For those with resources – ‘rich countries and rich people,’ a Covid-19 vaccine will certainly be valuable to save lives. However, for most people in all countries, including India, it may be essential for the livelihood, as well. Without it, they will suffer disproportionately and unnecessarily, the article concluded. Thus, in this hour of multiple crisis of global dimension, the drug players are expected to come forward, making these drugs and vaccines available, affordable and accessible to all, globally – a task where they can deliver the best, compared to others.

Conclusion:

Amid ‘Lockdown.4’ in India, as on May 24, 2020 morning, the recorded Coronavirus cases have mounted to 131,920 with 3,869 deaths. By the way, on the same day, the most populated country in the world – China, where Covid-19 struck first in December 2019, records 82,974 cases with 4634 deaths, so far.

That apart, Covid-19 is a very special situation for all countries, probably more than what happened during the 1918 Spanish flu pandemic, for several reasons. Comparing these two pandemics, especially during the lockdown period, has been common. Due to this pandemic, as many as 675,000 people, reportedly died only in America, many of them were previously healthy young adults.
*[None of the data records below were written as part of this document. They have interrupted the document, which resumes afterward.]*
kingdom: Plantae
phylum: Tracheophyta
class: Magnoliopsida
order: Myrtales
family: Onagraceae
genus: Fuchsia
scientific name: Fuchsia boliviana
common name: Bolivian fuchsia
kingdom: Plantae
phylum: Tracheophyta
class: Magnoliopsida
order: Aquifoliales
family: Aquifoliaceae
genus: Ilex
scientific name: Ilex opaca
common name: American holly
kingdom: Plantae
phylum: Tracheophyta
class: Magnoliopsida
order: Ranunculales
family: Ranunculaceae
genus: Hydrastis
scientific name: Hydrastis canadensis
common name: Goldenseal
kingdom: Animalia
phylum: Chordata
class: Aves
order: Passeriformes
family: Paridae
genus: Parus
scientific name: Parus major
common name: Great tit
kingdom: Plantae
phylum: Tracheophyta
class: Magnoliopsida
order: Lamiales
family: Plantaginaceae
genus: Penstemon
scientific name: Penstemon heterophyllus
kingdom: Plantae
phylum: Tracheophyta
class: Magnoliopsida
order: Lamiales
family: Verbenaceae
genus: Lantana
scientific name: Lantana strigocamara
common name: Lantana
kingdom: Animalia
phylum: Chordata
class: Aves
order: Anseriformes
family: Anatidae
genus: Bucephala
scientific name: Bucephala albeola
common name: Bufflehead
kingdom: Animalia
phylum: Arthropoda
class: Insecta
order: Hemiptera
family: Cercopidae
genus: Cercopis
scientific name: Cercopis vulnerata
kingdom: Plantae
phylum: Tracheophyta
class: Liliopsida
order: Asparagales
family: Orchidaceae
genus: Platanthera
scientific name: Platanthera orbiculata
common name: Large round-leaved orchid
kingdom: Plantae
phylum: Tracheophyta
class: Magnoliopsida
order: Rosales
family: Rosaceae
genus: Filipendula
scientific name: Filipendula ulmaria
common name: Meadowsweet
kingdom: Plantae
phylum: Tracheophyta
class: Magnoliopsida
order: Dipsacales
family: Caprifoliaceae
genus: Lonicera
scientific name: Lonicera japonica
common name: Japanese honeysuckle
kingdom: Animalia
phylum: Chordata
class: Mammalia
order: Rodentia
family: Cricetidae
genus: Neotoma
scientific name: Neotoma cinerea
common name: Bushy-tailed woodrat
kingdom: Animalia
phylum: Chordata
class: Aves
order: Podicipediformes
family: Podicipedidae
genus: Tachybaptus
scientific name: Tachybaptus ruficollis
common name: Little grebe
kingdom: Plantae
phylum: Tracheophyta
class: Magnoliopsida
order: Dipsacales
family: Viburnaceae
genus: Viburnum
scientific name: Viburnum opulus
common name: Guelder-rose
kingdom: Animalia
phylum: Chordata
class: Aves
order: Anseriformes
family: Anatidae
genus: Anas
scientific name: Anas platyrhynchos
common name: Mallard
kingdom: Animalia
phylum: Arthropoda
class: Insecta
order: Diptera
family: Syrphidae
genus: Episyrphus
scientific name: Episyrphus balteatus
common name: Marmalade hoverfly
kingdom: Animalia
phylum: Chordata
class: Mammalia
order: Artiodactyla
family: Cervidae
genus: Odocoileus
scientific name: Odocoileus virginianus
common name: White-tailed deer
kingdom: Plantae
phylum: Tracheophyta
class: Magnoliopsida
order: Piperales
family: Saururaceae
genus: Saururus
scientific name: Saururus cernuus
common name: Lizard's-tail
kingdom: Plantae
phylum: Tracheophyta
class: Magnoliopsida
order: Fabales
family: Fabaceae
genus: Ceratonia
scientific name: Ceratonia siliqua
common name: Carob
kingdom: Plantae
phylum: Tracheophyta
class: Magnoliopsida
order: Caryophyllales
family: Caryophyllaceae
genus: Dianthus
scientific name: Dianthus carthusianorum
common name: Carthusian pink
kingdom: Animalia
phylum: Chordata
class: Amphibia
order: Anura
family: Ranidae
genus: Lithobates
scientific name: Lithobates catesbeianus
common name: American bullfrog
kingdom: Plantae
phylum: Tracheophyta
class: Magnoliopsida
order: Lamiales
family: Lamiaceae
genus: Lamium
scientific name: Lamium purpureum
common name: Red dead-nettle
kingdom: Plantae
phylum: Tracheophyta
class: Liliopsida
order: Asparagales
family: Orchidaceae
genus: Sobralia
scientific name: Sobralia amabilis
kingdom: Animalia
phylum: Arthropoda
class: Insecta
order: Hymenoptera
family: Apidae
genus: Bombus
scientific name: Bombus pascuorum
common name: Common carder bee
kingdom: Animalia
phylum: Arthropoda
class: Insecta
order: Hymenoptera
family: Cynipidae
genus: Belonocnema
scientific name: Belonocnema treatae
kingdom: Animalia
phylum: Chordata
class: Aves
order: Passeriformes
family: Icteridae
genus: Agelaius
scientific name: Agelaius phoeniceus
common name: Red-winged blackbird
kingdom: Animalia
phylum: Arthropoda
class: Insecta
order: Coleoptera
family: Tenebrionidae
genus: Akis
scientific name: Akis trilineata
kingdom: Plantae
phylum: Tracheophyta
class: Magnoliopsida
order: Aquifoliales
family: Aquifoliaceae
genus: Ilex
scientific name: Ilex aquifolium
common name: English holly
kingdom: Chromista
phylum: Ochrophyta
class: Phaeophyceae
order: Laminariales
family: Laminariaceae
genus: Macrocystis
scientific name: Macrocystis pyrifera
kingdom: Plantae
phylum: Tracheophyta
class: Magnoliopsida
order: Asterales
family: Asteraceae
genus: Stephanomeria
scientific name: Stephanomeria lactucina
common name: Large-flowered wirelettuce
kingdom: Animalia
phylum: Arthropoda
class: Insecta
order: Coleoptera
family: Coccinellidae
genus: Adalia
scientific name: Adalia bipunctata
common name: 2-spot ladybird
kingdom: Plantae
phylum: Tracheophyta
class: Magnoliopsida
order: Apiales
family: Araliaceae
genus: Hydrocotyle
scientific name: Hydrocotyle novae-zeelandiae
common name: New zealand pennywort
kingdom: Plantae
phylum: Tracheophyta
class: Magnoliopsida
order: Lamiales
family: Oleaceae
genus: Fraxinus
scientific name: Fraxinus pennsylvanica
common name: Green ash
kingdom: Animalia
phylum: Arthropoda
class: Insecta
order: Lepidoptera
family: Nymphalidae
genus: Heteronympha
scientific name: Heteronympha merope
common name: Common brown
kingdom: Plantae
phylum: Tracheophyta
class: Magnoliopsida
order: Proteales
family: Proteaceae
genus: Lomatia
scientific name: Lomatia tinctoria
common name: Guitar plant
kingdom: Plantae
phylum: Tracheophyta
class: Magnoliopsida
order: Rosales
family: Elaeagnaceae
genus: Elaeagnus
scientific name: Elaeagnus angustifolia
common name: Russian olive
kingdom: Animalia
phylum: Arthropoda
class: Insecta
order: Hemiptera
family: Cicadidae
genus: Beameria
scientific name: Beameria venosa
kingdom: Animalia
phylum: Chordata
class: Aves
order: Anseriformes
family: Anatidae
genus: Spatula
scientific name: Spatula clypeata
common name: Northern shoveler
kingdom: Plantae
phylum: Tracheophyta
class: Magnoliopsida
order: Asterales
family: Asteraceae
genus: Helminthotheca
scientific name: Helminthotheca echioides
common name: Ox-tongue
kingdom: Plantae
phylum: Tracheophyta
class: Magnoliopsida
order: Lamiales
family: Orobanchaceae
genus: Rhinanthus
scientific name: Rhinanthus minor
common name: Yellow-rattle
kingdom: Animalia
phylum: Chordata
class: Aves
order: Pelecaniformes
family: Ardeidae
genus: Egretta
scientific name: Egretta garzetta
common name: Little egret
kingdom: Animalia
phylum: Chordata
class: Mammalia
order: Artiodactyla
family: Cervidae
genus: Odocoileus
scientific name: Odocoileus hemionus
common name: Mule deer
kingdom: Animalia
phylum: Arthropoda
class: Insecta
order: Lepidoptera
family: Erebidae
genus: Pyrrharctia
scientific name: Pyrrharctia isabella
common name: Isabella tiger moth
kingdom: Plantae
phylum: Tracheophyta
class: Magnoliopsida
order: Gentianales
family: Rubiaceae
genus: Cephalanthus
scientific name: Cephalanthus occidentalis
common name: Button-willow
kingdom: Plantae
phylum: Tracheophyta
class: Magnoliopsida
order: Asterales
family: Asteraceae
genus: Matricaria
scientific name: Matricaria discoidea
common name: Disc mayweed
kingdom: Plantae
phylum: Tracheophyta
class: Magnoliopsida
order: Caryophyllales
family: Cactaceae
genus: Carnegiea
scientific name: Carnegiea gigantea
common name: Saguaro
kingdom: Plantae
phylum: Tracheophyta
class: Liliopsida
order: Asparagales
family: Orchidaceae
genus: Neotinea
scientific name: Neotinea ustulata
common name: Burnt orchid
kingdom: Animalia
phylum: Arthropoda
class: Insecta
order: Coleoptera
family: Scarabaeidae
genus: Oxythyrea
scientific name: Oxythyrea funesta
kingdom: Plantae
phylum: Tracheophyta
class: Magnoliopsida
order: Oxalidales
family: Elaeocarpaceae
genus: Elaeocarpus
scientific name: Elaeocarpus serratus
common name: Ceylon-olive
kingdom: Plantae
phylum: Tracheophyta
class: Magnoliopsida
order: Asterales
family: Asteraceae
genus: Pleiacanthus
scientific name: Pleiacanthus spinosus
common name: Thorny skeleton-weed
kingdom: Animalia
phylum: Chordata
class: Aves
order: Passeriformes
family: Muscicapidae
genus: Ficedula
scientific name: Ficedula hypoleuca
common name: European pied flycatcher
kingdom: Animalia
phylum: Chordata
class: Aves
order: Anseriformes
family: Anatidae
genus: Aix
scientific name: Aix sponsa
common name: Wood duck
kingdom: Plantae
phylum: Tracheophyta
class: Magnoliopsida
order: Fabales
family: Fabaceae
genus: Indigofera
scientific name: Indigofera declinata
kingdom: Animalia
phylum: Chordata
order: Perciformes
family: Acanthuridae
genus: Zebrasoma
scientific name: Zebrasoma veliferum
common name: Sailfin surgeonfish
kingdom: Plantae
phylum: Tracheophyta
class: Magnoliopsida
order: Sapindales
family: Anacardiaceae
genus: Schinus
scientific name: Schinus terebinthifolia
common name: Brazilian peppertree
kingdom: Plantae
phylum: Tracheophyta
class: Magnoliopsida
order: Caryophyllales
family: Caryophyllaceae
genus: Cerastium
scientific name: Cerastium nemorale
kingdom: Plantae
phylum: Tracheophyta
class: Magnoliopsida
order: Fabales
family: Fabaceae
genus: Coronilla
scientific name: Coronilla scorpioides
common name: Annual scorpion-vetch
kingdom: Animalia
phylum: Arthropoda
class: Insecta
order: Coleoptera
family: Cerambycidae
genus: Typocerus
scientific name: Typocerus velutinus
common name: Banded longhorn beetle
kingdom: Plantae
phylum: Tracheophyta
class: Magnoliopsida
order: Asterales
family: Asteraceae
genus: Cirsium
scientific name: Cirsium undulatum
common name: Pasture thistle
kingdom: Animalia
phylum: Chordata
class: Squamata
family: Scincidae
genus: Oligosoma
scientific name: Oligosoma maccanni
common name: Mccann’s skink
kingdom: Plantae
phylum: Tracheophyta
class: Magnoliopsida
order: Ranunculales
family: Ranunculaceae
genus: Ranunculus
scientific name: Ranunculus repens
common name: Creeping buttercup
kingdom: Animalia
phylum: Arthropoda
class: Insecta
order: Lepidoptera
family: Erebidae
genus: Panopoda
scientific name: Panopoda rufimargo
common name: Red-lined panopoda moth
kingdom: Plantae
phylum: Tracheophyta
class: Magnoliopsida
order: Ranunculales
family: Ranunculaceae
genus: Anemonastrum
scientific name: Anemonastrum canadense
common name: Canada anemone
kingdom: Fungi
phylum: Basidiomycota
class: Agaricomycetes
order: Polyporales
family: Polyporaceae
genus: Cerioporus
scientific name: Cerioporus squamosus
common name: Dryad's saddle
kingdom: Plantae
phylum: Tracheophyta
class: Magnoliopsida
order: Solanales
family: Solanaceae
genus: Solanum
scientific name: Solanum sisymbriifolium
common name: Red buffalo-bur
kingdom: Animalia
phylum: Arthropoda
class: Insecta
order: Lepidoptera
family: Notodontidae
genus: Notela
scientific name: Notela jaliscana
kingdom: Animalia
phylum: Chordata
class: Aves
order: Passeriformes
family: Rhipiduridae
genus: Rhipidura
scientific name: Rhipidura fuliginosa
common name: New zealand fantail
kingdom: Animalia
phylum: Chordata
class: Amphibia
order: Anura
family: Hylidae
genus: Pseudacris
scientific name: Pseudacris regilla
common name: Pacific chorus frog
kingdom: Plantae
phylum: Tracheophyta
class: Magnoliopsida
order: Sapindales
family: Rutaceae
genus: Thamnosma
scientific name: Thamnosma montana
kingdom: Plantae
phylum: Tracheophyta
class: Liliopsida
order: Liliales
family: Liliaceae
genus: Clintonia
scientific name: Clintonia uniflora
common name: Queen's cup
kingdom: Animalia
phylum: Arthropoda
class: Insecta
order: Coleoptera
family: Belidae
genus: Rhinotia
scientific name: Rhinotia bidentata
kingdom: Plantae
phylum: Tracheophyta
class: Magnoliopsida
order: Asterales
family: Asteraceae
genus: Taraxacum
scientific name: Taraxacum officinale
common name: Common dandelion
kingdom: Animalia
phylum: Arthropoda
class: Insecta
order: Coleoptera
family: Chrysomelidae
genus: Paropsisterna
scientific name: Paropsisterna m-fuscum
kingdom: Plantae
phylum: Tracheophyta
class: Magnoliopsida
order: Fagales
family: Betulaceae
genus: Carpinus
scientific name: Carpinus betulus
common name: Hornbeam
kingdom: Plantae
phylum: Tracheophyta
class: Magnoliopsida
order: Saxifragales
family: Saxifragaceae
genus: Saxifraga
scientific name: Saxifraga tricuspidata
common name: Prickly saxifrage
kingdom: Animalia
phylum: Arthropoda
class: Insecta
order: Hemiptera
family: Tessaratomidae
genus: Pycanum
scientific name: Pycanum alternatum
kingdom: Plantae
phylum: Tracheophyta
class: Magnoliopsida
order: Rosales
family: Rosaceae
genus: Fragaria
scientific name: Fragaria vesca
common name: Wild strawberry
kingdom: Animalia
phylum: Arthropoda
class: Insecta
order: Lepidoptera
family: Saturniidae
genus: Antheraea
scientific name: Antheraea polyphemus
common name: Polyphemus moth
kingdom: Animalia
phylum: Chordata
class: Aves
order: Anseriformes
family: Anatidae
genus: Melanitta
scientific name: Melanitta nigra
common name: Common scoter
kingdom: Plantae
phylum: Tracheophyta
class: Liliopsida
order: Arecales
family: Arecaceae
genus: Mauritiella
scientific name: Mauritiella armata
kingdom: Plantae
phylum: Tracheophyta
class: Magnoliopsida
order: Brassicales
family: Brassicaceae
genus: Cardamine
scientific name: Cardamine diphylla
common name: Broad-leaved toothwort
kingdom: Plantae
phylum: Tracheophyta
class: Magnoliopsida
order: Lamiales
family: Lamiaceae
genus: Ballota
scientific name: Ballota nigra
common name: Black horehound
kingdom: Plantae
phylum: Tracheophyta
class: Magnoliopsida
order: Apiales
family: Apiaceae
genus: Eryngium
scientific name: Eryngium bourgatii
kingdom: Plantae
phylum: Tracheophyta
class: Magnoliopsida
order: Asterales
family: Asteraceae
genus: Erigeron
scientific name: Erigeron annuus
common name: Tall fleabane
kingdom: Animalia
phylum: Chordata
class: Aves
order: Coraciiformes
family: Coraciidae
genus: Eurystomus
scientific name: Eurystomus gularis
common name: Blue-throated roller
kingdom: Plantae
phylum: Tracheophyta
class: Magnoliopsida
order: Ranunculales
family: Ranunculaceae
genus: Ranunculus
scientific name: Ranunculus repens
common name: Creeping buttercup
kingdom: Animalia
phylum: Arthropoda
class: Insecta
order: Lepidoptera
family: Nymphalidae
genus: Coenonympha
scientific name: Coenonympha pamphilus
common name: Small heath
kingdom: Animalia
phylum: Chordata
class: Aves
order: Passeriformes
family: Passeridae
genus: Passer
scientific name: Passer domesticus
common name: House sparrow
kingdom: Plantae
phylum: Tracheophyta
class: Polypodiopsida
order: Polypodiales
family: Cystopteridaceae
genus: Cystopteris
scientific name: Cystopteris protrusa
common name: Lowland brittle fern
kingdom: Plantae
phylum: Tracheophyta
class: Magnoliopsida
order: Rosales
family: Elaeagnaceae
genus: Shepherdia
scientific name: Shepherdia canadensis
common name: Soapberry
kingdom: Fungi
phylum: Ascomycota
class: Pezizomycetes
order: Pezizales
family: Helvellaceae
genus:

Almost similar situation is on the horizon with the Covid-19 pandemic.

Agreed, that the overall healthcare infrastructure and global scientific resources to combat these two pandemics may not be comparable. But even in the context of the 21st century, this is a very critical global situation, for both – saving life and also the livelihood. Thus, for pharma and biotech companies ‘this is not a time to make money’, as the chief executive officer of Serum Institute of India, which is helping produce a vaccine for Covid-19 developed by Oxford, puts it succinctly. Be that as it may, the answer to the two questions that I started with, still remains elusive.

By: Tapan J. Ray    

Disclaimer: The views/opinions expressed in this article are entirely my own, written in my individual and personal capacity. I do not represent any other person or organization for this opinion.